Çözüm sürecinin ilk maddesi, bu sürece karşı olan, ‘terör örgütüyle
mücadele asla aksatılmamalı’ diyenlerin görevden alınmasıydı. Tabii
bu sürecin hazırlık dönemi de oldu. Bir şeyler olduğunu biliyordum
ama millet-devlet için gerekli olmayan bir maceranın, terör
örgütünü kurtarmaya dönük bir organizasyon olduğunu atlamışız. Biz
teröristlerle uğraşırken, devletin içinde terör örgütlerinin
sempatizanları var mıydı, yok muydu diye araştırmayı kendime
yakıştıramadım. Bakıldığında devlette terör örgütü
sempatizanlarının olduğunu anladım.
"YARGI PAKETLERİYLE KURTULDULAR"
Bakanlığım döneminde KCK’ya yaptığımız adli operasyonlar, benden sonra yargı paketleriyle yok hale getirildi. 2013’te bir taraftan terör örgütü alandan militan devşirirken, bir taraftan da cezaevindeki terör örgütü militanları, cezaevinden yasal düzenlemelerle çıkarılmak suretiyle PKK’ya yeniden güç kazandırıldı. Bunlar eğitilmiş, profesyonel elemanlardı. Bunlardan binlercesi örgüte katıldı. Belki Kandil’e gitmediler ama ülkenin her yanında, militan olarak misyonlarını üstlenmeye devam ettiler. Yargı paketleri, terör örgütlerinin militanlarını ceza yönünden bir nevi affa uğratan kanunlardır.

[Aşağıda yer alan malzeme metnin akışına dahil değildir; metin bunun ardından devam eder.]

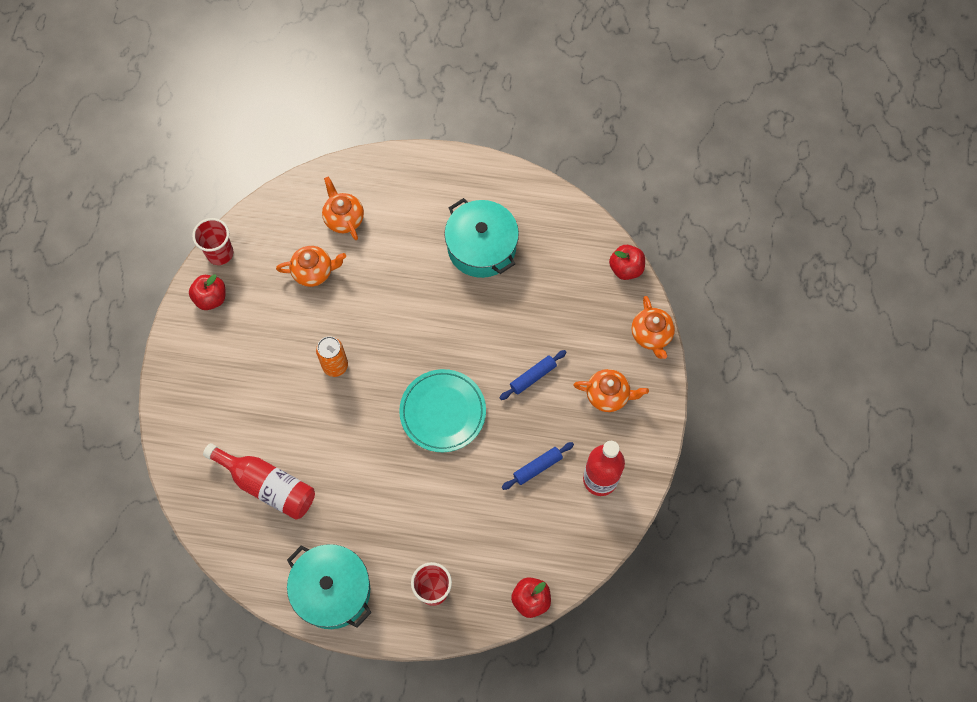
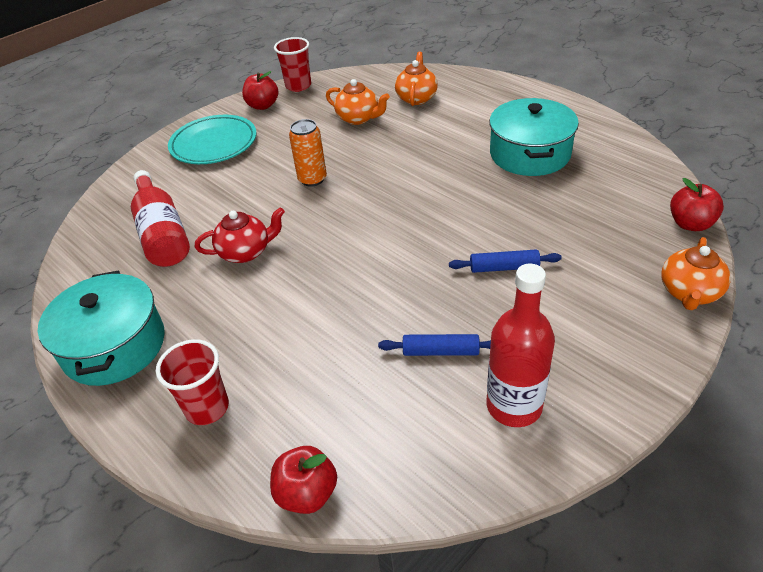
camera: 40 degrees right, 25 degrees down
(348, 465) = (246, 252): none -> red teapot
(443, 412) = (378, 253): turquoise plate -> turquoise plate (214, 144)
(608, 395) = (588, 324): orange teapot -> none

"BİLE BİLE MASA KURULMUŞTUR"
PKK’nın hedeflerinde hiçbir değişiklik olmadı. Bunu, onunla
müzakere yaptığını söyleyerek milleti oyalayan hükümet kanadı da
çok iyi bilmektedir. Bile bile masa kurulmuştur. Masa kurulurken
İmralı’da terörist başının oturacağı sandalye tutulmuş, sandalyesi
düzeltme nezaketi de gösterilmiştir. Teröristin sandalyesini
düzelten de müzakere heyetinden birisidir. Şimdi yaşananlar için
“Sorumlu Kandil’dir” diye işin içinden çıkılmaz. Sorun zaten
Kandil’dir. Sorunun çözümü tekrar devletin kendisini terörle
mücadele eder yapıyla dönüştürmesinden ibarettir. Personel, silah
gücü de vardır.
Çözüm sürecinin ilk maddesi, terörle mücadele edenlerin tasfiyesiydi. Bunun ilk uygulaması da bana yapıldı. Öcalan istedi görevden alındım."